The repairs are so expensive that all department budgets are facing reductions, including the reductions in some of its adjunct professors.

The protest comes 50 years after a historic 1968 sit-in. The students said they are using a similar strategy to command change. They’re not leaving until their demands are met.

As students entered the building Thursday to join the protest, they were handed copies of a list of nine demands written by HU Resist.

The students’ demands includes a freeze on tuition increases, the ability to have input through popular vote on decisions by the administration and the Board of Trustees, and the immediate resignation of President Wayne A.I. Frederick.

HU Resist member Rozlyn Wingate, 18, said students will not cease their protest without the resignation of university President A.I. Frederick and the executive committee of the school’s Board of Trustees.

“The entire purpose of this sit-in is to make sure that we do not leave this space until our needs and the things that we require and want to see happen, happen,” she said.

Student-leaders have used the time inside the Administration Building to educate fellow protesters on “student power,” the idea that students hold the power in the university. 

Many students brought sleeping bags in preparation for overnight stays. During the protests, students have returned to their homes to shower and take care of personal affairs and then return to the building.

Outside supporters, alumni and anonymous donors, have made food available to the protesters. Students devoured dozens of donated pizzas delivered to the front doors of the building. The emptied boxes lined the walls of the lobby.

As students ate, they discussed issues they want addressed, including what they say is the university’s inadequate response to campus rape and the need for more of mental health support.

Eric Powell, 21, a junior audio production major from Bowie, Maryland, said he wants the university to be true to its stated mission.

“Howard as an institution purports to stand for ‘truth and service,’ and stands for black people, simply because it’s a historically black university,” Powell said. “But if it’s running in the same way or in a similar fashion to how white institutions run or as a representation of this system in this country, we need to make sure that we either reform it or completely dismantle it and build it from the bottom up.”

The sit-in is in tradition of campus activism of the 1960s and 1980s, Powell explained. Without past student protests, the university would not be what it is today, he said. Many changes grew out of the protests, such as the establishment of the Afro-American Studies Department.

“It’s always been students’ job to hold the university accountable as an institution, to hold the administration accountable,” he said.

Anise Jenkins was a participant in the 1968 takeover. For four days, she and fellow students occupied the administration building, what she described as an empowering experience. Their purpose was to force Howard to create a stronger emphasis on African-American studies and black history, arts and culture.

“In 68’, we were tired of Howard University not centering the black curriculum,” Jenkins said. “We took over the administration building, and we held the administration responsible for the curriculum, for the lack of blackness at Howard University.”

Standing outside of the Administration Building, she talked with protesters, expressing her pride for the present-day student-body. She said that as students, the power is in their hands.

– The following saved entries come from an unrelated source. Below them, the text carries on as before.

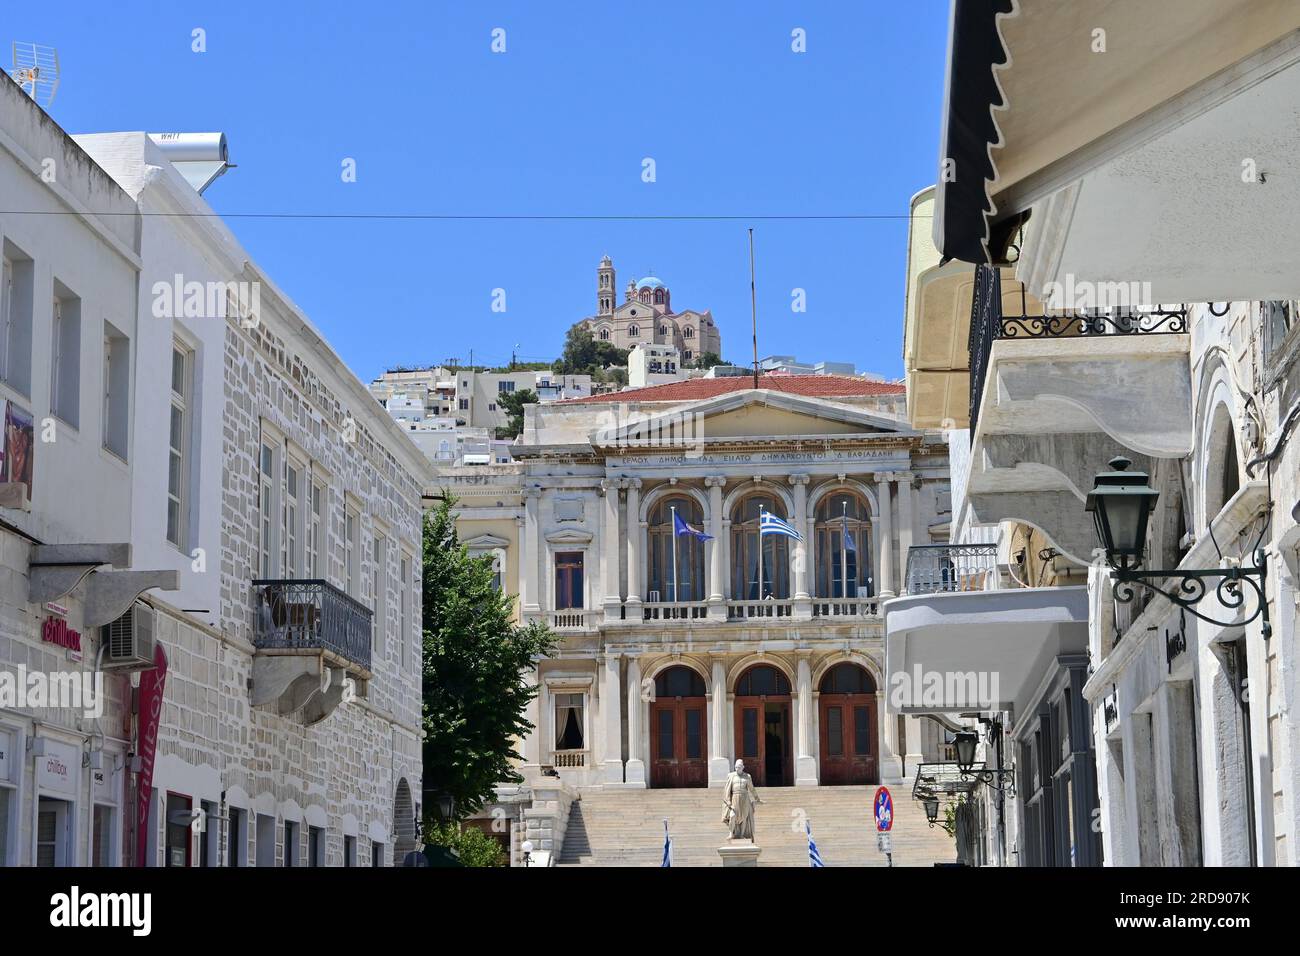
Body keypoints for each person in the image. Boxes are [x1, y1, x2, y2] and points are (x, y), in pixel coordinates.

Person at [721, 758, 761, 840]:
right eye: (736, 767)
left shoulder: (747, 776)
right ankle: (731, 833)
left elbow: (752, 789)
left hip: (745, 799)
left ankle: (742, 834)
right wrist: (729, 803)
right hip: (735, 798)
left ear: (743, 767)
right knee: (732, 816)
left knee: (744, 817)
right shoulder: (731, 776)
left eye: (739, 767)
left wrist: (757, 798)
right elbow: (727, 790)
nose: (737, 769)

“It’s students who have the power to run the university,” she said. “It’s not the administration. It’s not the money. It’s the students. That’s why the university exists.”

Dae Parker, 19, a freshman elementary education major from Charlotte, N.C., said she did not expect to be involved in numerous protests when she enrolled in August.

“I really did not expect my freshman year to look like this,” Parker said.

She was hesitant to participate at first, she said, but now she is glad she did.

She said she hopes their efforts generate a dialogue between students and the administration about their concerns.

“I’d really like to see if the president could actually speak to us face-to-face and say his thoughts about what’s going on,” she said.